Here's a scenario: Ms. Johnson has fully embraced blended learning in her U.S. History class. Ms. Johnson has started assigning discussions for homework to continue the rich discussions they're having in class. Little Johnny doesn't feel like it's fair that he has to do discussions after school so he just doesn't do them. He gets a 0 for the assignment. Little Johnny's mom calls to complain. How do you react? 

It's easy to say that you tell her that online work is now an expectation of Little Johnny and he has to do the work, and he gets a 0 because the class has moved on from the discussion and it's of little benefit for him to do it now. Or do you bend and tell Ms. Johnson not to require the discussions and just make them optional instead? 

The more you bend here the more likely your teachers are going to get turned off to blended learning. You must hold the line. It's not easy, but nothing worth doing ever is. 
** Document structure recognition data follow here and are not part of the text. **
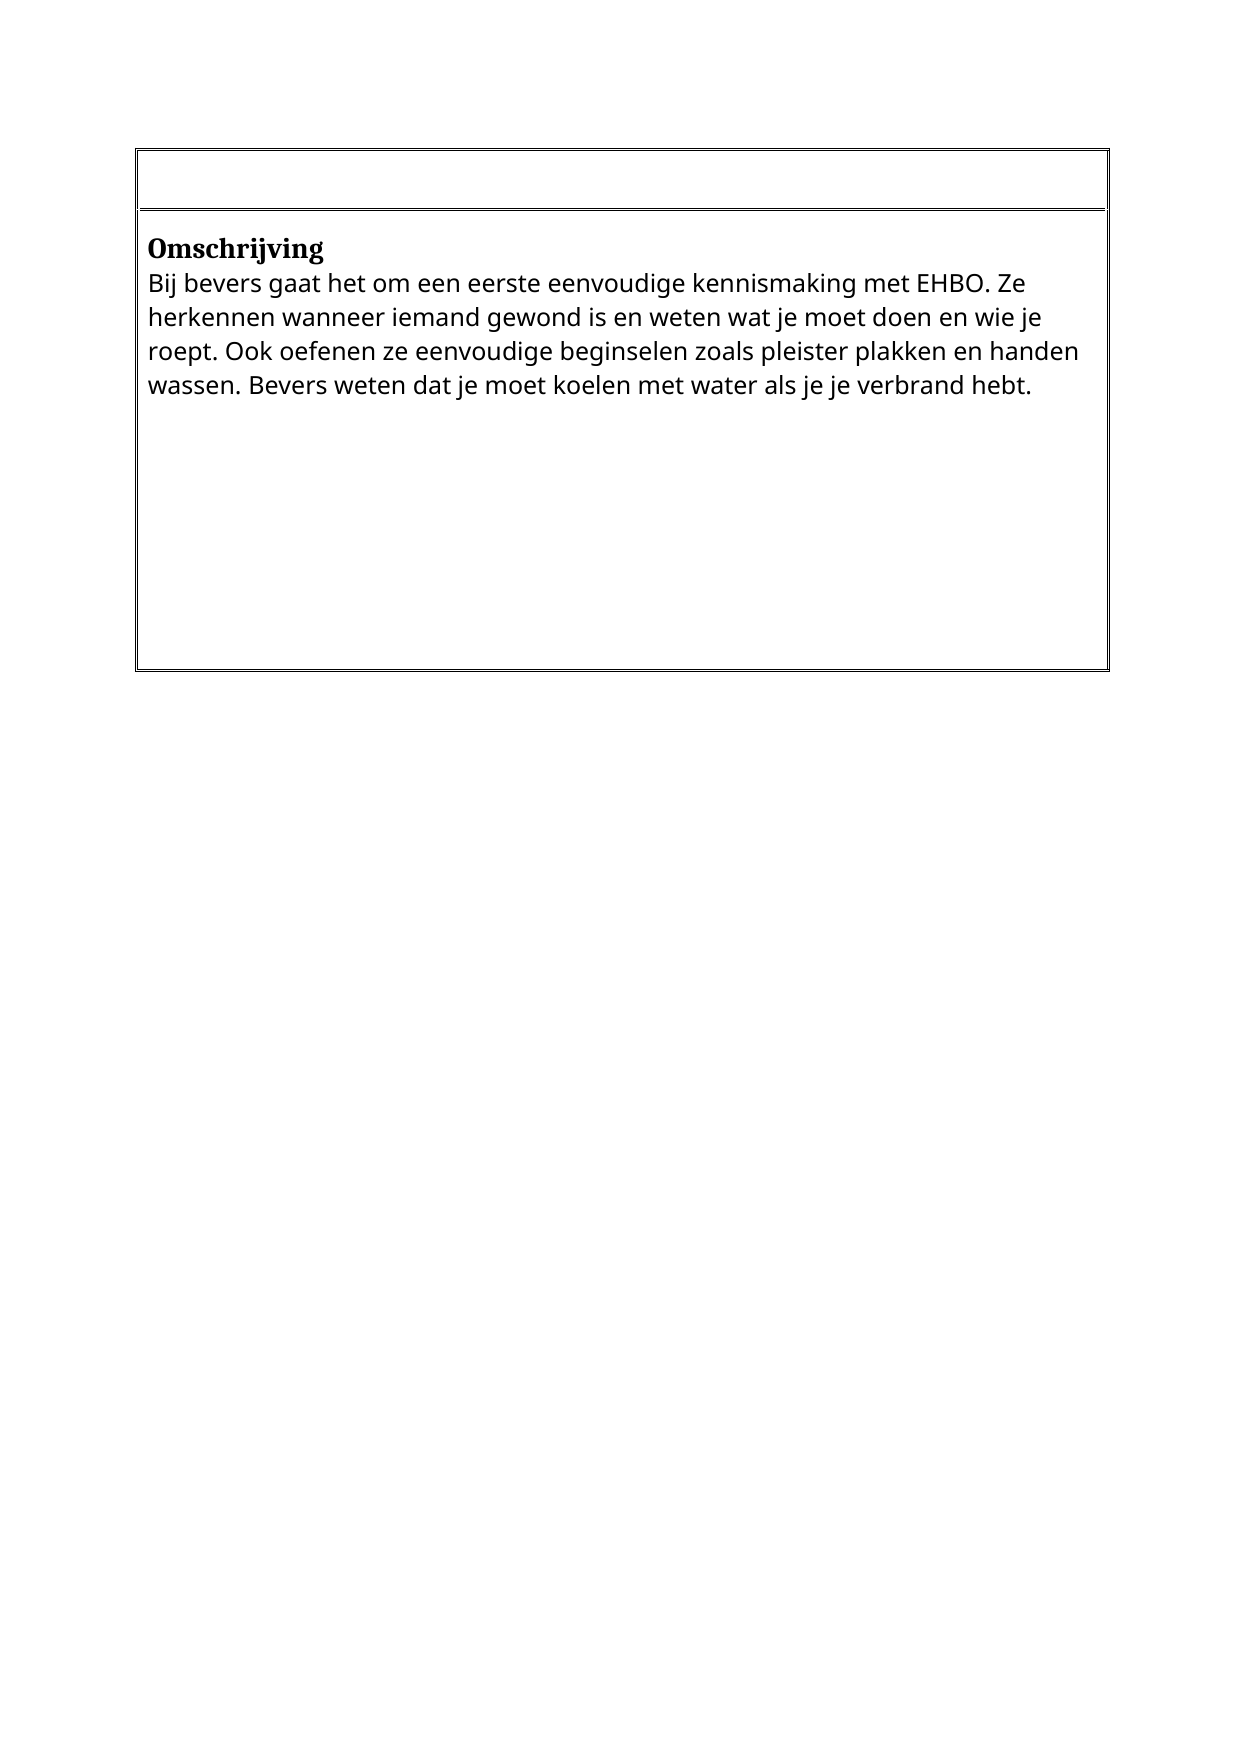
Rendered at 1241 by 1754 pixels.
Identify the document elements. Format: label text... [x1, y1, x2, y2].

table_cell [138, 151, 1107, 208]
table_cell Omschrijving Bij bevers gaat het om een eerste eenvoudige kennismaking met EHBO. Ze herkennen wanneer iemand gewond is en weten wat je moet doen en wie je roept. Ook oefenen ze eenvoudige beginselen zoals pleister plakken en handen wassen. Bevers weten dat je moet koelen met water als je je verbrand hebt. [136, 208, 1108, 669]
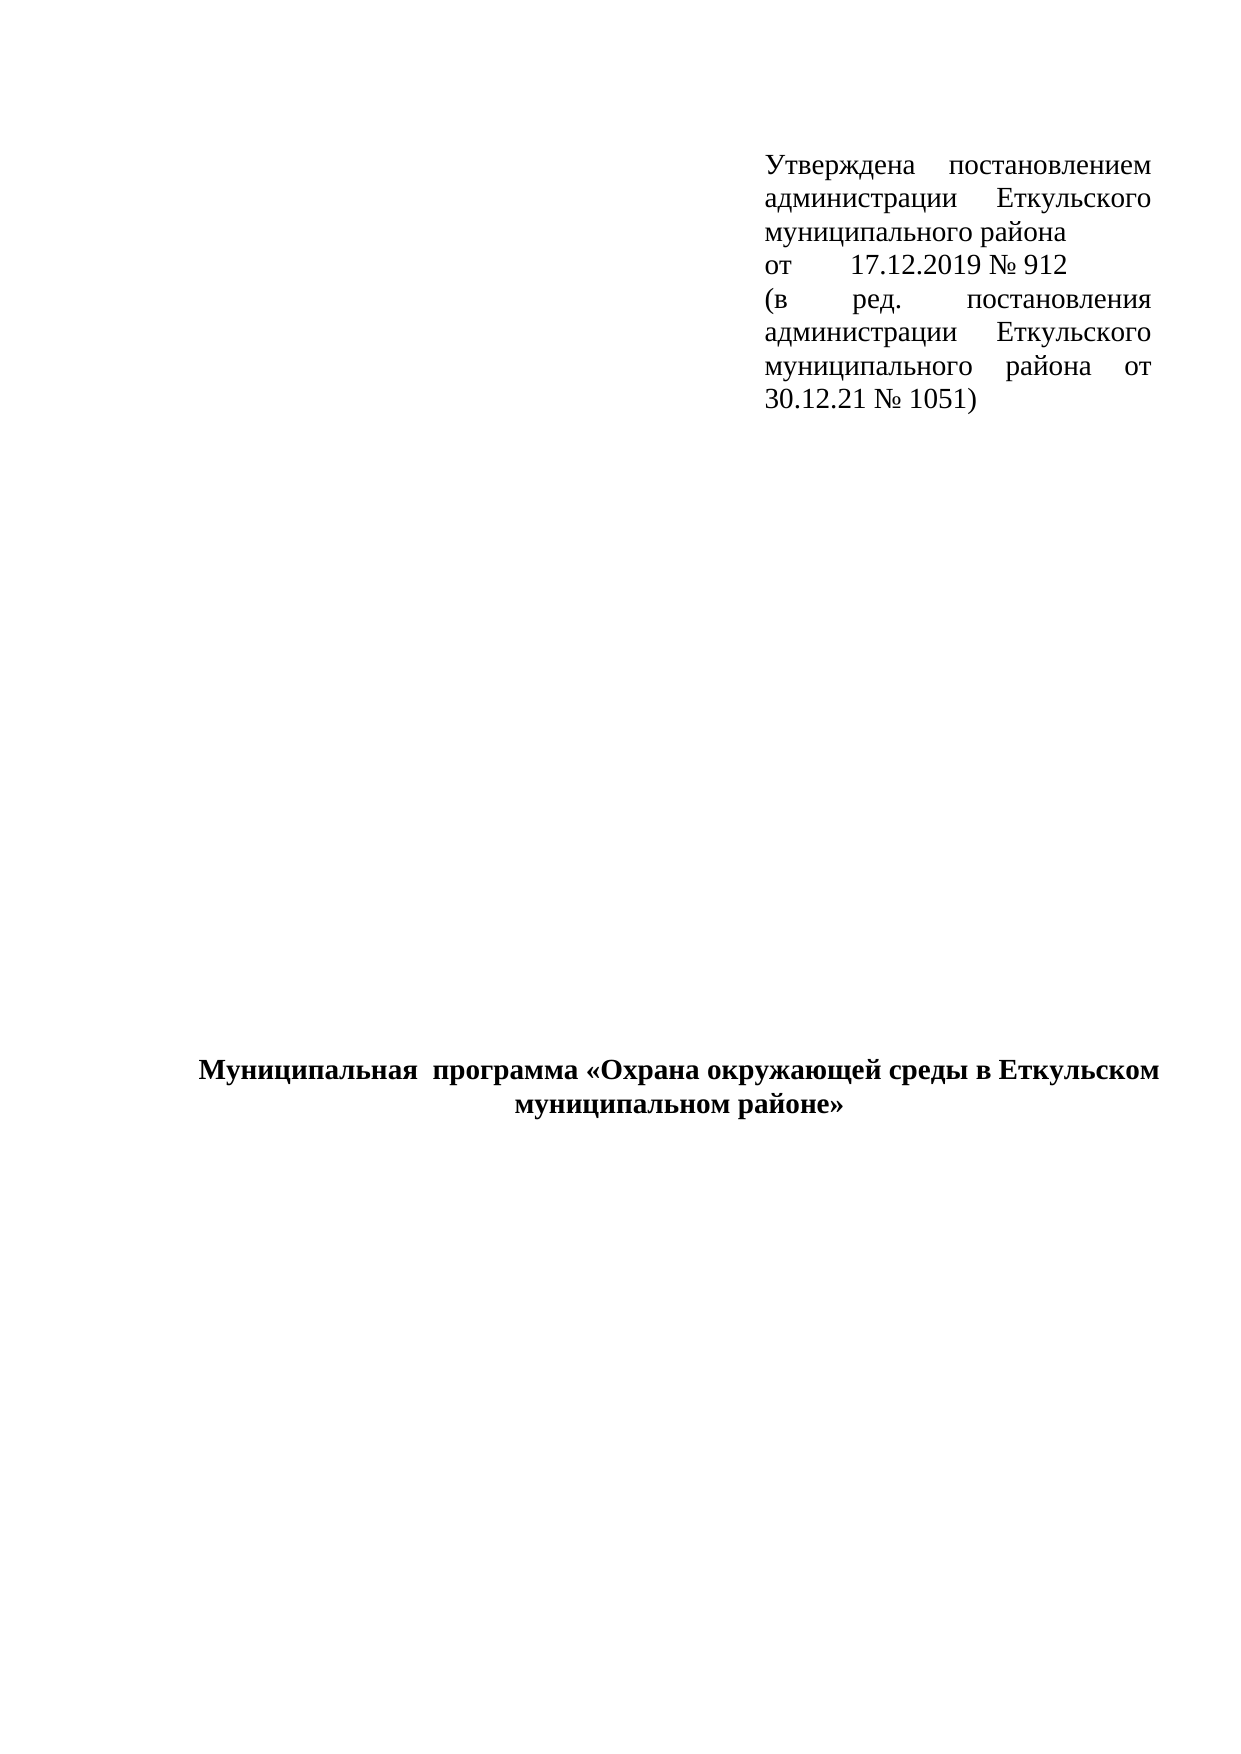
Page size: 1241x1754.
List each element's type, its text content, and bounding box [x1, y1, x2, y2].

text Муниципальная программа «Охрана окружающей среды в Еткульском муниципальном районе» [177, 1052, 1181, 1119]
table_header Утверждена постановлением администрации Еткульского муниципального района от 17.12.2019 № 912 (в ред. постановления администрации Еткульского муниципального района от 30.12.21 № 1051) [753, 147, 1163, 415]
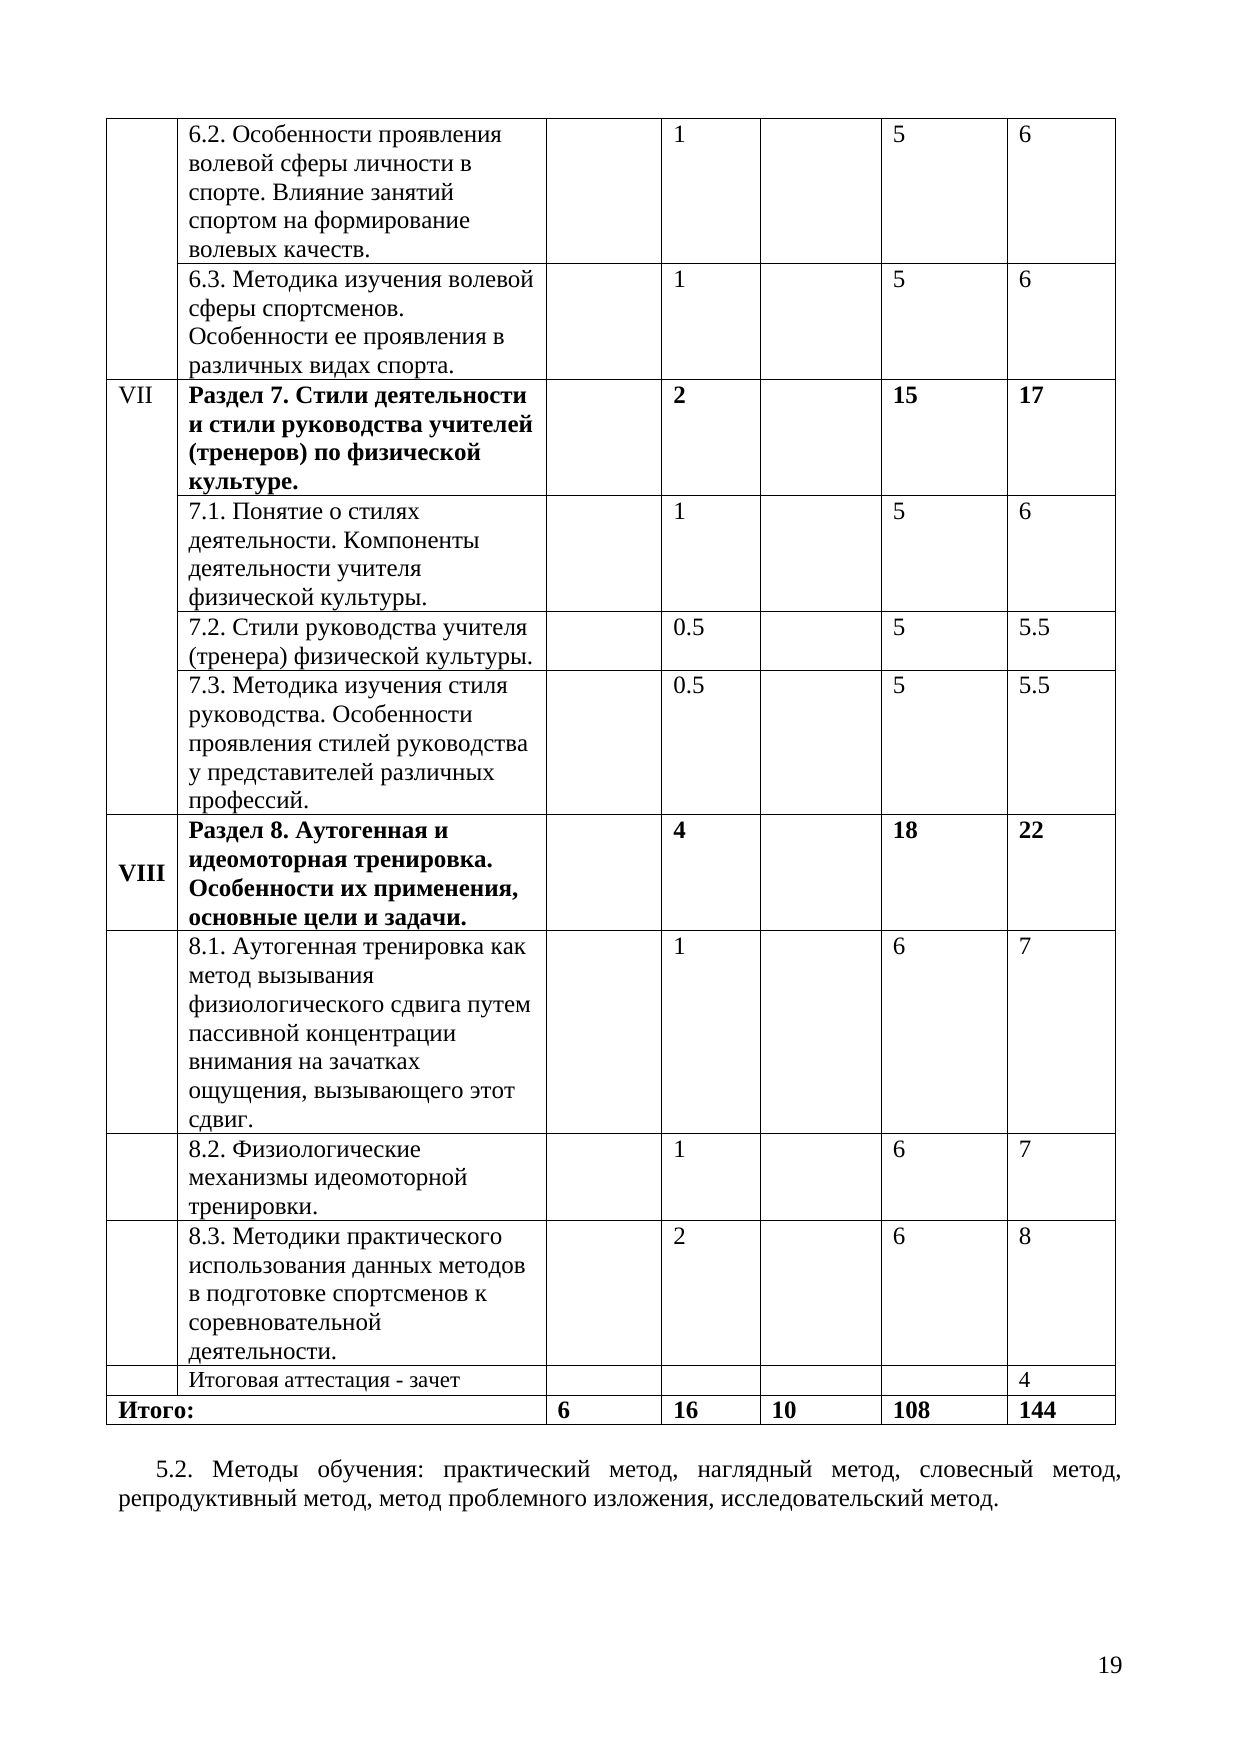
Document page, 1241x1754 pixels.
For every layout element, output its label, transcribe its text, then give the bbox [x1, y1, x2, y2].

table_cell [107, 1366, 177, 1394]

Blended Learning - Mindset 1

This summer I'm going to train two different groups (so far!) of principals on blended learning. I guess I'm qualified to do this since I've been leading an online high school for the past four years, and the biggest piece to blended learning that high schools don't have is the online part of it.

To prepare for this training, I have been reading a lot of internet articles, blogs, and blended by Michael Horn. I highly recommend it, and I might review it if I ever get time.

One of the biggest hurdles for principals to overcome when introducing blended learning in their schools is changing the mindset from a teacher-centered to a student-centered classroom. Some people call this teacher-lead versus student-centered instruction. Others call it learner-centered instruction instead of student-centered. It doesn't matter what the nomenclature is, it's still the same thing: it's the notion that the teacher doesn't hold all the knowledge in the classroom, and in its ideal form, the teacher is the lead learner.  This is the essence of Dr. Eric Glover's Leading, Teaching, Learning triad.

So what's the difference between teacher-lead instruction and student-centered instruction? The University of Connecticut has a great comparison of the paradigms here.

So how do principals get teachers to move towards student-centered learning? I'll reflect on that in part 2 of this series.